EDIT (... fairly serious):

1) Proud/strict Lutheran who thought religious conservatism was "cool" and actually wished my church was a bit more conservative.

2) Clear ELCA Lutheran but didn't think about it overly much ... girls, high school sports, drinking in basements and parks, etc.

3) A bit more serious about it again in the years after college, especially as I got more in touch with my heritage through things like Ancestry.com and just learning about history.  My theological beliefs were a bit "vague," though, as I tried to reconcile the parts of the Bible (or, more accurately, people's interpretation of it) that I found unlikely to be true with my definite belief in some form of "The Devine."

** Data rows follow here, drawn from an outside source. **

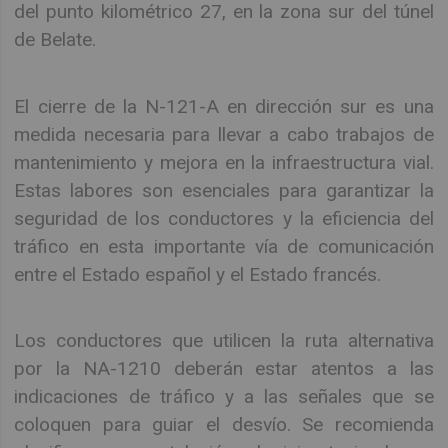
del punto kilométrico 27, en la zona sur del túnel
de Belate.
El cierre de la N-121-A en dirección sur es una
medida necesaria para llevar a cabo trabajos de
mantenimiento y mejora en la infraestructura vial.
Estas labores son esenciales para garantizar la
seguridad de los conductores y la eficiencia del
tráfico en esta importante vía de comunicación
entre el Estado español y el Estado francés.
Los conductores que utilicen la ruta alternativa
por la NA-1210 deberán estar atentos a las
indicaciones de tráfico y a las señales que se
coloquen para guiar el desvío. Se recomienda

4) Approximately in the last few years, I have started to believe that the specific aspects of one's belief in his religious doctrine isn't very important.  I identify as an ELCA Lutheran, and I believe in what most would call "God" (though I'm sure some Fundies would object).  My "beliefs" are ever-changing, as I believe all beliefs should be, and they are currently at some bizarre intersection between Christianity, vaguely Jungian ideas and simply thinking that "the answer" to the ultimate nature of reality is too strange and mystical and "beyond" our understanding to have been accurately described (at least specifically) by humans thus far ... though I do, indeed, believe in a higher power and I think Christianity (of which ELCA Lutheranism is BY FAR my preferred interpretation) most accurately describes what I would imagine such a being to be like, once I adjust for my own interpretation of Scripture.